[TASK DIRECTIONS]
Check every line of the entries below for the word "LIST", and copy the ones that have it.
··· EXERCISE DATA ···
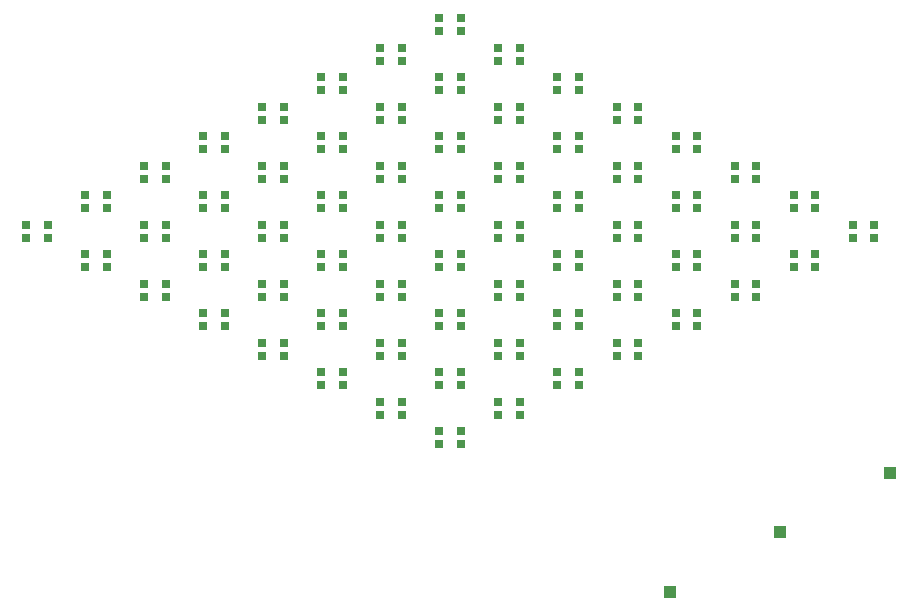
<source format=gbr>
G04 #@! TF.GenerationSoftware,KiCad,Pcbnew,5.1.5+dfsg1-2build2*
G04 #@! TF.CreationDate,2021-06-21T20:14:41+02:00*
G04 #@! TF.ProjectId,chip,63686970-2e6b-4696-9361-645f70636258,rev?*
G04 #@! TF.SameCoordinates,Original*
G04 #@! TF.FileFunction,Paste,Bot*
G04 #@! TF.FilePolarity,Positive*
%FSLAX46Y46*%
G04 Gerber Fmt 4.6, Leading zero omitted, Abs format (unit mm)*
G04 Created by KiCad (PCBNEW 5.1.5+dfsg1-2build2) date 2021-06-21 20:14:41*
%MOMM*%
%LPD*%
G04 APERTURE LIST*
%ADD10R,0.700000X0.700000*%
%ADD11R,1.000000X1.000000*%
G04 APERTURE END LIST*
D10*
X175915000Y-75950000D03*
X175915000Y-77050000D03*
X174085000Y-77050000D03*
X174085000Y-75950000D03*
X170915000Y-73450000D03*
X170915000Y-74550000D03*
X169085000Y-74550000D03*
X169085000Y-73450000D03*
X165915000Y-70950000D03*
X165915000Y-72050000D03*
X164085000Y-72050000D03*
X164085000Y-70950000D03*
X195915000Y-90950000D03*
X195915000Y-92050000D03*
X194085000Y-92050000D03*
X194085000Y-90950000D03*
X190915000Y-88450000D03*
X190915000Y-89550000D03*
X189085000Y-89550000D03*
X189085000Y-88450000D03*
X185915000Y-85950000D03*
X185915000Y-87050000D03*
X184085000Y-87050000D03*
X184085000Y-85950000D03*
X180915000Y-83450000D03*
X180915000Y-84550000D03*
X179085000Y-84550000D03*
X179085000Y-83450000D03*
X175915000Y-80950000D03*
X175915000Y-82050000D03*
X174085000Y-82050000D03*
X174085000Y-80950000D03*
X170915000Y-78450000D03*
X170915000Y-79550000D03*
X169085000Y-79550000D03*
X169085000Y-78450000D03*
X165915000Y-75950000D03*
X165915000Y-77050000D03*
X164085000Y-77050000D03*
X164085000Y-75950000D03*
X160915000Y-73450000D03*
X160915000Y-74550000D03*
X159085000Y-74550000D03*
X159085000Y-73450000D03*
X190915000Y-93450000D03*
X190915000Y-94550000D03*
X189085000Y-94550000D03*
X189085000Y-93450000D03*
X185915000Y-90950000D03*
X185915000Y-92050000D03*
X184085000Y-92050000D03*
X184085000Y-90950000D03*
X180915000Y-88450000D03*
X180915000Y-89550000D03*
X179085000Y-89550000D03*
X179085000Y-88450000D03*
X175915000Y-85950000D03*
X175915000Y-87050000D03*
X174085000Y-87050000D03*
X174085000Y-85950000D03*
X170915000Y-83450000D03*
X170915000Y-84550000D03*
X169085000Y-84550000D03*
X169085000Y-83450000D03*
X165915000Y-80950000D03*
X165915000Y-82050000D03*
X164085000Y-82050000D03*
X164085000Y-80950000D03*
X160915000Y-78450000D03*
X160915000Y-79550000D03*
X159085000Y-79550000D03*
X159085000Y-78450000D03*
X155915000Y-75950000D03*
X155915000Y-77050000D03*
X154085000Y-77050000D03*
X154085000Y-75950000D03*
X185915000Y-95950000D03*
X185915000Y-97050000D03*
X184085000Y-97050000D03*
X184085000Y-95950000D03*
X180915000Y-93450000D03*
X180915000Y-94550000D03*
X179085000Y-94550000D03*
X179085000Y-93450000D03*
X175915000Y-90950000D03*
X175915000Y-92050000D03*
X174085000Y-92050000D03*
X174085000Y-90950000D03*
X170915000Y-88450000D03*
X170915000Y-89550000D03*
X169085000Y-89550000D03*
X169085000Y-88450000D03*
X165915000Y-85950000D03*
X165915000Y-87050000D03*
X164085000Y-87050000D03*
X164085000Y-85950000D03*
X160915000Y-83450000D03*
X160915000Y-84550000D03*
X159085000Y-84550000D03*
X159085000Y-83450000D03*
X155915000Y-80950000D03*
X155915000Y-82050000D03*
X154085000Y-82050000D03*
X154085000Y-80950000D03*
X150915000Y-78450000D03*
X150915000Y-79550000D03*
X149085000Y-79550000D03*
X149085000Y-78450000D03*
X180915000Y-98450000D03*
X180915000Y-99550000D03*
X179085000Y-99550000D03*
X179085000Y-98450000D03*
X175915000Y-95950000D03*
X175915000Y-97050000D03*
X174085000Y-97050000D03*
X174085000Y-95950000D03*
X170915000Y-93450000D03*
X170915000Y-94550000D03*
X169085000Y-94550000D03*
X169085000Y-93450000D03*
X165915000Y-90950000D03*
X165915000Y-92050000D03*
X164085000Y-92050000D03*
X164085000Y-90950000D03*
X160915000Y-88450000D03*
X160915000Y-89550000D03*
X159085000Y-89550000D03*
X159085000Y-88450000D03*
X155915000Y-85950000D03*
X155915000Y-87050000D03*
X154085000Y-87050000D03*
X154085000Y-85950000D03*
X150915000Y-83450000D03*
X150915000Y-84550000D03*
X149085000Y-84550000D03*
X149085000Y-83450000D03*
X145915000Y-80950000D03*
X145915000Y-82050000D03*
X144085000Y-82050000D03*
X144085000Y-80950000D03*
X175915000Y-100950000D03*
X175915000Y-102050000D03*
X174085000Y-102050000D03*
X174085000Y-100950000D03*
X170915000Y-98450000D03*
X170915000Y-99550000D03*
X169085000Y-99550000D03*
X169085000Y-98450000D03*
X165915000Y-95950000D03*
X165915000Y-97050000D03*
X164085000Y-97050000D03*
X164085000Y-95950000D03*
X160915000Y-93450000D03*
X160915000Y-94550000D03*
X159085000Y-94550000D03*
X159085000Y-93450000D03*
X155915000Y-90950000D03*
X155915000Y-92050000D03*
X154085000Y-92050000D03*
X154085000Y-90950000D03*
X150915000Y-88450000D03*
X150915000Y-89550000D03*
X149085000Y-89550000D03*
X149085000Y-88450000D03*
X145915000Y-85950000D03*
X145915000Y-87050000D03*
X144085000Y-87050000D03*
X144085000Y-85950000D03*
X140915000Y-83450000D03*
X140915000Y-84550000D03*
X139085000Y-84550000D03*
X139085000Y-83450000D03*
X170915000Y-68450000D03*
X170915000Y-69550000D03*
X169085000Y-69550000D03*
X169085000Y-68450000D03*
X200915000Y-83450000D03*
X200915000Y-84550000D03*
X199085000Y-84550000D03*
X199085000Y-83450000D03*
X195915000Y-80950000D03*
X195915000Y-82050000D03*
X194085000Y-82050000D03*
X194085000Y-80950000D03*
X190915000Y-78450000D03*
X190915000Y-79550000D03*
X189085000Y-79550000D03*
X189085000Y-78450000D03*
X185915000Y-75950000D03*
X185915000Y-77050000D03*
X184085000Y-77050000D03*
X184085000Y-75950000D03*
X185915000Y-80950000D03*
X185915000Y-82050000D03*
X184085000Y-82050000D03*
X184085000Y-80950000D03*
X180915000Y-78450000D03*
X180915000Y-79550000D03*
X179085000Y-79550000D03*
X179085000Y-78450000D03*
X200915000Y-88450000D03*
X200915000Y-89550000D03*
X199085000Y-89550000D03*
X199085000Y-88450000D03*
X180915000Y-73450000D03*
X180915000Y-74550000D03*
X179085000Y-74550000D03*
X179085000Y-73450000D03*
X175915000Y-70950000D03*
X175915000Y-72050000D03*
X174085000Y-72050000D03*
X174085000Y-70950000D03*
X195915000Y-85950000D03*
X195915000Y-87050000D03*
X194085000Y-87050000D03*
X194085000Y-85950000D03*
X190915000Y-83450000D03*
X190915000Y-84550000D03*
X189085000Y-84550000D03*
X189085000Y-83450000D03*
X205915000Y-85950000D03*
X205915000Y-87050000D03*
X204085000Y-87050000D03*
X204085000Y-85950000D03*
X135915000Y-85950000D03*
X135915000Y-87050000D03*
X134085000Y-87050000D03*
X134085000Y-85950000D03*
X155915000Y-95950000D03*
X155915000Y-97050000D03*
X154085000Y-97050000D03*
X154085000Y-95950000D03*
X150915000Y-93450000D03*
X150915000Y-94550000D03*
X149085000Y-94550000D03*
X149085000Y-93450000D03*
X145915000Y-90950000D03*
X145915000Y-92050000D03*
X144085000Y-92050000D03*
X144085000Y-90950000D03*
X140915000Y-88450000D03*
X140915000Y-89550000D03*
X139085000Y-89550000D03*
X139085000Y-88450000D03*
X170915000Y-103450000D03*
X170915000Y-104550000D03*
X169085000Y-104550000D03*
X169085000Y-103450000D03*
X165915000Y-100950000D03*
X165915000Y-102050000D03*
X164085000Y-102050000D03*
X164085000Y-100950000D03*
X160915000Y-98450000D03*
X160915000Y-99550000D03*
X159085000Y-99550000D03*
X159085000Y-98450000D03*
D11*
X188600000Y-117000000D03*
X197900000Y-112000000D03*
X207200000Y-107000000D03*
M02*

</source>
···
[RESULT]
G04 APERTURE LIST*
G04 APERTURE END LIST*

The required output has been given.